TASK DIRECTIONS =>
Please state how many lines of the records below contain the word "publicación". Give the number and nothing else.

Page-level text extractions:
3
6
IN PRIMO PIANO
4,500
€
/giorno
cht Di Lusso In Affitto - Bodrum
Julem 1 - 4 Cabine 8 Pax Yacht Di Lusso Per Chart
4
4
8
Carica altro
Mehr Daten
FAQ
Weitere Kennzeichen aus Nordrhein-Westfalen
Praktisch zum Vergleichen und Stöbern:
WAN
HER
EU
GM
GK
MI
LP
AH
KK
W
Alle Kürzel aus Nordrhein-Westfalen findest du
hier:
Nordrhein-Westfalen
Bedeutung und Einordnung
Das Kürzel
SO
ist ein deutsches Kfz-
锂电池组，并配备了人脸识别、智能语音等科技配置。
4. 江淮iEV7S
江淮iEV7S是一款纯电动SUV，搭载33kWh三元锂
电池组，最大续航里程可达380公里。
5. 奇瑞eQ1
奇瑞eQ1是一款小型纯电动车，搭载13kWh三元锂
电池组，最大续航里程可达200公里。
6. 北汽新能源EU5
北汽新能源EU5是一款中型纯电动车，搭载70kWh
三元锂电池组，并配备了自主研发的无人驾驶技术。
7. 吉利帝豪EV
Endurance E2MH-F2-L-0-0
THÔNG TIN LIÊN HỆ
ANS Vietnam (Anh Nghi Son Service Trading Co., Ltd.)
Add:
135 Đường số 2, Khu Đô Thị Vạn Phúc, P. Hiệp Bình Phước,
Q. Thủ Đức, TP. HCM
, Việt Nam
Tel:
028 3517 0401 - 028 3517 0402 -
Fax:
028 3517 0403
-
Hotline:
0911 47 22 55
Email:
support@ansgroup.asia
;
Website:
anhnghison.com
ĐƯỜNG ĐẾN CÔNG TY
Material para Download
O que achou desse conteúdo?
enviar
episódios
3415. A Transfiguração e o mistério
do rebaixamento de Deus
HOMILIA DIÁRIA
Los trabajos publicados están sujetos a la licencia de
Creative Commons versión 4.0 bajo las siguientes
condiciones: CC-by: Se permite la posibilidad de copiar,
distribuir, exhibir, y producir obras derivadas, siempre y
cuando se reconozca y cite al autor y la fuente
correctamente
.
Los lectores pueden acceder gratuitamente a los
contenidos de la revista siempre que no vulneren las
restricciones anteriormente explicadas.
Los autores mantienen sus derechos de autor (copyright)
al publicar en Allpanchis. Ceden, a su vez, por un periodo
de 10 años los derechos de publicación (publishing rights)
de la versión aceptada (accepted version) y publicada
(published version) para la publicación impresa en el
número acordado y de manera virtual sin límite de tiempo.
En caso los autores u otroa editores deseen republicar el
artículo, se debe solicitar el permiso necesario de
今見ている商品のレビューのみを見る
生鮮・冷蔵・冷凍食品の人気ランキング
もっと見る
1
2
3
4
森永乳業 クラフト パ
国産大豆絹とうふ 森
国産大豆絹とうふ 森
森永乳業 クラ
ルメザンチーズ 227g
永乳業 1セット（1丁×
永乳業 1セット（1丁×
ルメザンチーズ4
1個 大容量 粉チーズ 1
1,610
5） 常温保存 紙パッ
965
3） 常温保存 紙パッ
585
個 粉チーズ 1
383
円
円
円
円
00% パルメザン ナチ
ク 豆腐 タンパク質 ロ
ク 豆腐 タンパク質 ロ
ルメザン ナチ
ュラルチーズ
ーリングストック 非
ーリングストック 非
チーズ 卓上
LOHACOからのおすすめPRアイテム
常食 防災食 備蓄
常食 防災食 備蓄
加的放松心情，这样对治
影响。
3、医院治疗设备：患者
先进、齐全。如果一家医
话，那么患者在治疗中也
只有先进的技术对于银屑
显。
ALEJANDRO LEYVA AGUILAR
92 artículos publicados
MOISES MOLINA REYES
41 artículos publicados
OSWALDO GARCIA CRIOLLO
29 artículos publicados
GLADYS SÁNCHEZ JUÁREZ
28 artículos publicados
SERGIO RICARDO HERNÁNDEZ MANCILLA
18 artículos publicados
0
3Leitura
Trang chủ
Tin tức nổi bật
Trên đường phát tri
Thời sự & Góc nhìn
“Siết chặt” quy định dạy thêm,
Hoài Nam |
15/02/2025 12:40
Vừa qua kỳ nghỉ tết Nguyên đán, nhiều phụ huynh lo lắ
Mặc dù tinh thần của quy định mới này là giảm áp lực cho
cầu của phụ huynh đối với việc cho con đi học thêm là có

EXERCISE ANSWER =>
2